In the world over the past 10 years, 278 journalists have been killed and the death of most of them, namely 226 people, went unpunished. This is over 80 percent of the time.

This is stated in the so-called Impunity Index for 2021, released on October 28, by the New York-based Committee to Protect Journalists (CPJ).

In the first place in the five countries where the situation with the rights of journalists is the worst, Somalia remains for the seventh year in a row. This is followed by Syria, Iraq, South Sudan and Afghanistan.

“This is a terrible signal for journalism, because any government, any criminal group that wants to silence a journalist can do this for only a few thousand dollars by hiring an assassin.” told the Voice of America Robert Mahoney, Deputy Executive Director, Human Rights Non-Governmental Committee.

Russia is in the 10th line in the Impunity Index. Mexico is sixth on the list, followed by the Philippines, Brazil and Pakistan.

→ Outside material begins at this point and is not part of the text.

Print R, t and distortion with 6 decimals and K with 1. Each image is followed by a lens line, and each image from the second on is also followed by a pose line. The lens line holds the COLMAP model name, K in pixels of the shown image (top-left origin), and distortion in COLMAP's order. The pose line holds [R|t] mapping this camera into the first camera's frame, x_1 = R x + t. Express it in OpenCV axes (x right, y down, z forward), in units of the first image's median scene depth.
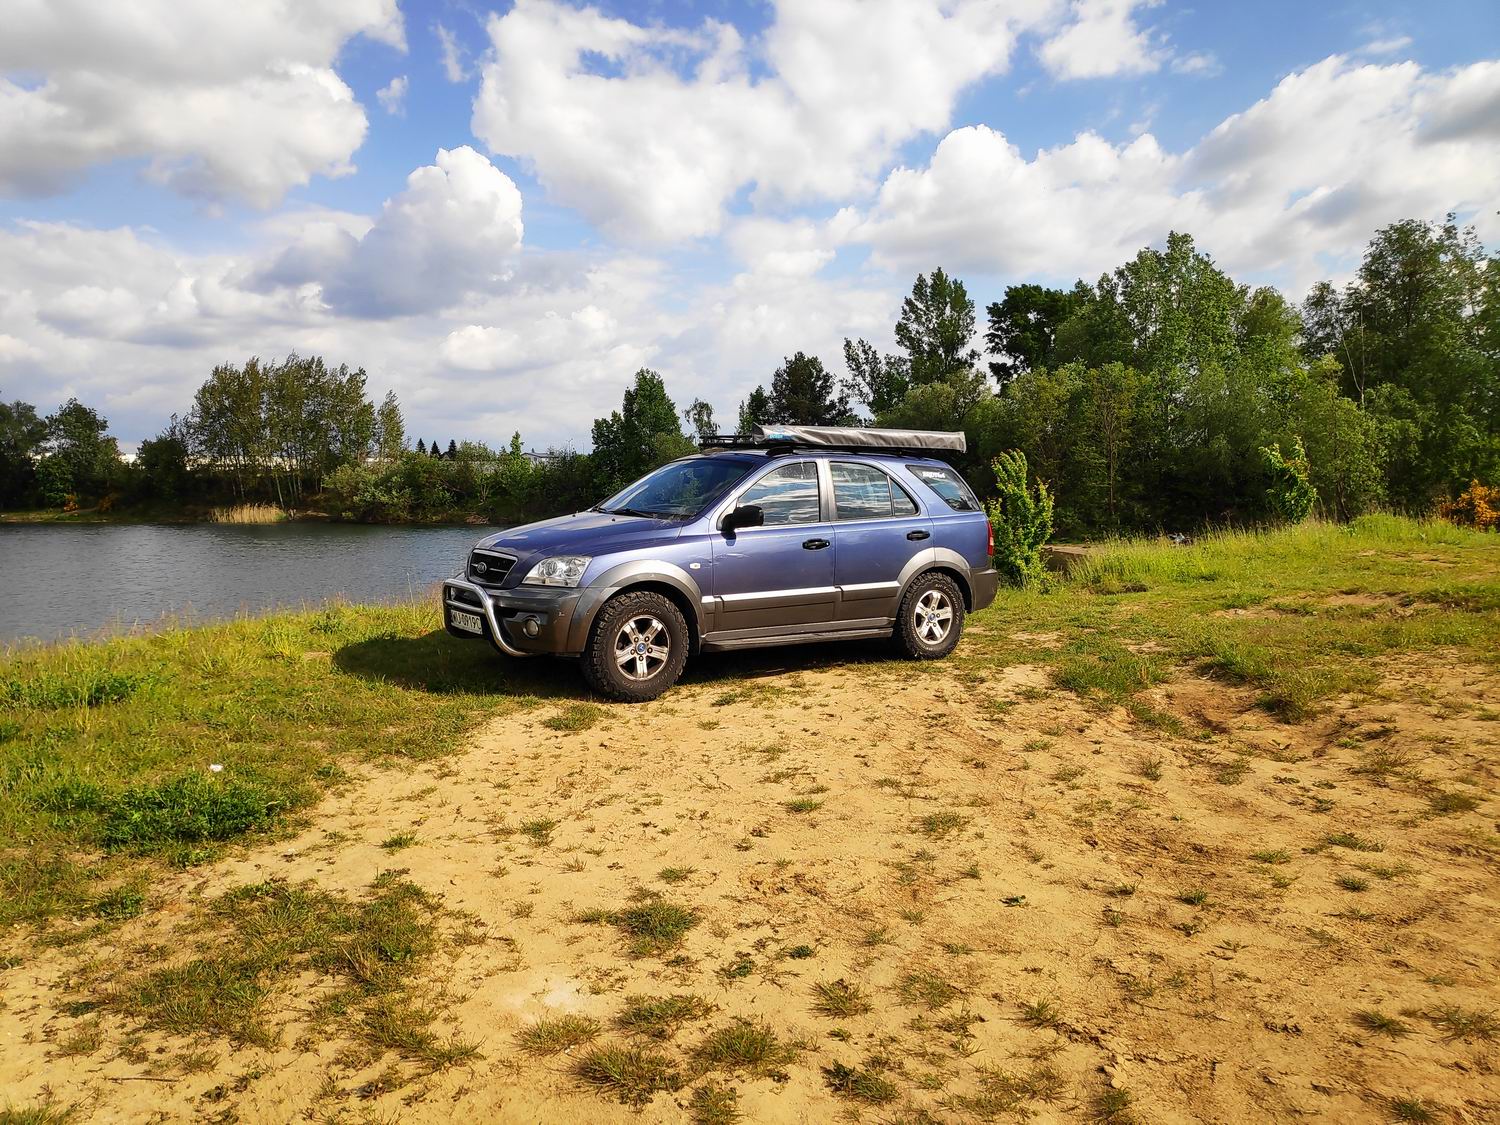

In the report, human rights activists express particular concern over the coming to power in Afghanistan of the radical Taliban movement (recognized as terrorist in Russia and prohibited). “The promises of the Taliban leaders to defend freedom of expression look empty after their seizure of power, as members of the group have already committed dozens of violations against media workers, including beatings and unlawful detentions,” the committee said in its report.

Human rights activists emphasize that after the strengthening of the Taliban in Afghanistan and the collapse of all state institutions, the prospect of finding the killers of 17 journalists who have died in this country over the past 10 years looks elusive.

At least two media workers who were killed in Afghanistan last year, namely Radio Free Europe / Radio Liberty (Radio Azadi) Afghan correspondent Elias Daiy and freelancer Rahmatullah Nikzad, received threats before death from the Taliban. This circumstance, the Committee to Protect Journalists notes, heightens fears that the Taliban government will ever bring those responsible to justice.